Although never an illustrator, Glass is hardly a stranger to the art world. She majored in the subject at Yale, painted in Paris for a year on a fellowship and spent much of her 20s painting in New York City while doing copy editing work.
“I did large, expressive oil paintings, very colorful, some of which hang in my house,” she reminisces, “but I also did very meticulous, monochromatic pencil drawings. And I sold a lot of those drawings—portraits, still lives. The amount of time it took was absurd, so it wasn’t a money-making enterprise.”

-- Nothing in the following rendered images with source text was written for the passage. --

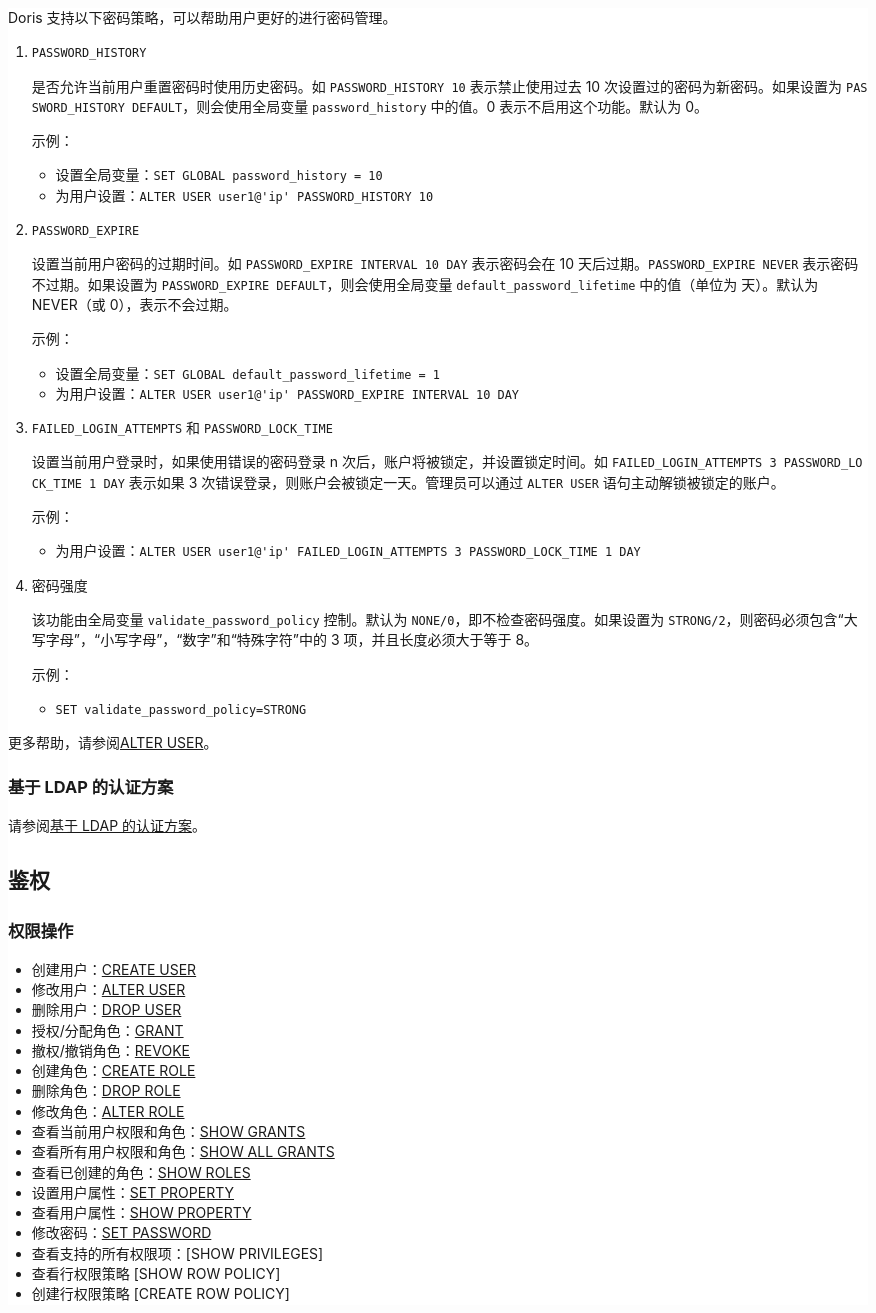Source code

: Doris 支持以下密码策略，可以帮助用户更好的进行密码管理。

1. `PASSWORD_HISTORY`

    是否允许当前用户重置密码时使用历史密码。如 `PASSWORD_HISTORY 10` 表示禁止使用过去 10 次设置过的密码为新密码。如果设置为 `PASSWORD_HISTORY DEFAULT`，则会使用全局变量 `password_history` 中的值。0 表示不启用这个功能。默认为 0。

    示例：

    - 设置全局变量：`SET GLOBAL password_history = 10`
    - 为用户设置：`ALTER USER user1@'ip' PASSWORD_HISTORY 10`

2. `PASSWORD_EXPIRE`

    设置当前用户密码的过期时间。如 `PASSWORD_EXPIRE INTERVAL 10 DAY` 表示密码会在 10 天后过期。`PASSWORD_EXPIRE NEVER` 表示密码不过期。如果设置为 `PASSWORD_EXPIRE DEFAULT`，则会使用全局变量 `default_password_lifetime` 中的值（单位为 天）。默认为 NEVER（或 0），表示不会过期。

    示例：

    - 设置全局变量：`SET GLOBAL default_password_lifetime = 1`
    - 为用户设置：`ALTER USER user1@'ip' PASSWORD_EXPIRE INTERVAL 10 DAY`

3. `FAILED_LOGIN_ATTEMPTS` 和 `PASSWORD_LOCK_TIME`

    设置当前用户登录时，如果使用错误的密码登录 n 次后，账户将被锁定，并设置锁定时间。如 `FAILED_LOGIN_ATTEMPTS 3 PASSWORD_LOCK_TIME 1 DAY` 表示如果 3 次错误登录，则账户会被锁定一天。管理员可以通过 `ALTER USER` 语句主动解锁被锁定的账户。

    示例：

    - 为用户设置：`ALTER USER user1@'ip' FAILED_LOGIN_ATTEMPTS 3 PASSWORD_LOCK_TIME 1 DAY`

4. 密码强度

    该功能由全局变量 `validate_password_policy` 控制。默认为 `NONE/0`，即不检查密码强度。如果设置为 `STRONG/2`，则密码必须包含“大写字母”，“小写字母”，“数字”和“特殊字符”中的 3 项，并且长度必须大于等于 8。

    示例：

    - `SET validate_password_policy=STRONG`

更多帮助，请参阅[ALTER USER](../../../sql-manual/sql-statements/account-management/ALTER-USER)。

### 基于 LDAP 的认证方案

请参阅[基于 LDAP 的认证方案](./ldap.md)。

## 鉴权

### 权限操作

- 创建用户：[CREATE USER](../../../sql-manual/sql-statements/account-management/CREATE-USER)
- 修改用户：[ALTER USER](../../../sql-manual/sql-statements/account-management/ALTER-USER)
- 删除用户：[DROP USER](../../../sql-manual/sql-statements/account-management/DROP-USER)
- 授权/分配角色：[GRANT](../../../sql-manual/sql-statements/account-management/GRANT-TO)
- 撤权/撤销角色：[REVOKE](../../../sql-manual/sql-statements/account-management/REVOKE-FROM)
- 创建角色：[CREATE ROLE](../../../sql-manual/sql-statements/account-management/CREATE-ROLE)
- 删除角色：[DROP ROLE](../../../sql-manual/sql-statements/account-management/DROP-ROLE)
- 修改角色：[ALTER ROLE](../../../sql-manual/sql-statements/account-management/ALTER-ROLE)
- 查看当前用户权限和角色：[SHOW GRANTS](../../../sql-manual/sql-statements/account-management/SHOW-GRANTS)
- 查看所有用户权限和角色：[SHOW ALL GRANTS](../../../sql-manual/sql-statements/account-management/SHOW-GRANTS)
- 查看已创建的角色：[SHOW ROLES](../../../sql-manual/sql-statements/account-management/SHOW-ROLES)
- 设置用户属性：[SET PROPERTY](../../../sql-manual/sql-statements/account-management/SET-PROPERTY)
- 查看用户属性：[SHOW PROPERTY](../../../sql-manual/sql-statements/account-management/SHOW-PROPERTY)
- 修改密码：[SET PASSWORD](../../../sql-manual/sql-statements/account-management/SET-PASSWORD)
- 查看支持的所有权限项：[SHOW PRIVILEGES]
- 查看行权限策略 [SHOW ROW POLICY]
- 创建行权限策略 [CREATE ROW POLICY]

Growing up in Lincoln, Massachusetts, Glass had always been a bookworm, working in Lincoln’s public library from fifth grade through college. She compares her years as a painter to time spent abroad, calling her return to writing akin to a homecoming, adding, “Writing is my native creative language.”
Glass’ career switch from painting to writing has certainly paid off, and winning the National Book Award for Three Junes as a newcomer signaled a major shift in her life. “Seismic,” she says. “Talk about quakes.
“Nobody knew me. It was like Julia who? Three what? I am quite aware that but for this particular confluence of judges at that particular moment in time—do I think I wrote the best novel of 2002? Of course I don’t. But I was certainly put into people’s awareness in the book world. For about a year I was invited to every literary gala. . . . And I enjoyed that year of being the flavor of the moment.”
Unlike some writers, Glass looks forward to publicizing her work. “I enjoy the public part of being an author,” she says. “I’m not some monastic introvert. I love doing events. I love meeting readers. It’s like old-home month when I get to go on tour and visit my favorite booksellers.”
Meanwhile, what about that poor novel that she abandoned? Will she return to it?
“We’re in couple’s counseling,” she says with a grin, “if it will take me back.”